:: Action item ::
Some lines of the records below include the word "agua". Report how many, and write nothing besides the number.

Entries taken from a collection:

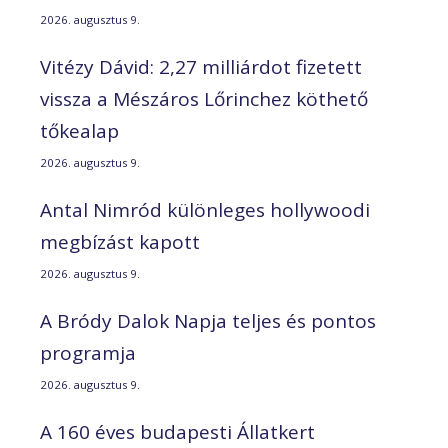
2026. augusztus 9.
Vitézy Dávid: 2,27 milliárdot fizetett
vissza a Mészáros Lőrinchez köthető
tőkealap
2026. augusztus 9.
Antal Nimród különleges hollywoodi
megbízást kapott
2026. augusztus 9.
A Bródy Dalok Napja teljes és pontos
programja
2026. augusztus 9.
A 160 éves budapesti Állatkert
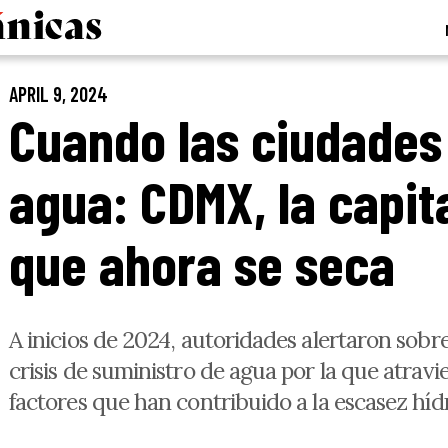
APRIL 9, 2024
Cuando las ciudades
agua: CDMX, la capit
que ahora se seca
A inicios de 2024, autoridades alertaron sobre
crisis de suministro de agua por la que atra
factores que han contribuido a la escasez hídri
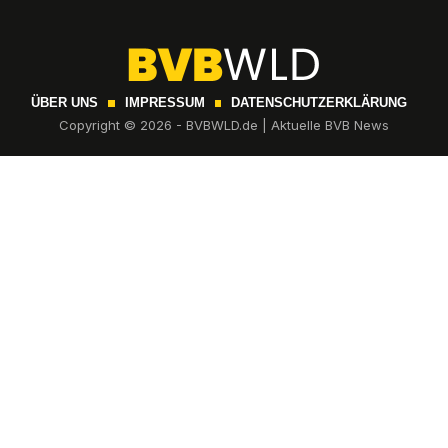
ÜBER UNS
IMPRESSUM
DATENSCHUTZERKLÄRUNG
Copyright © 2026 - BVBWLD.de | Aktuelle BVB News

:: Response ::
2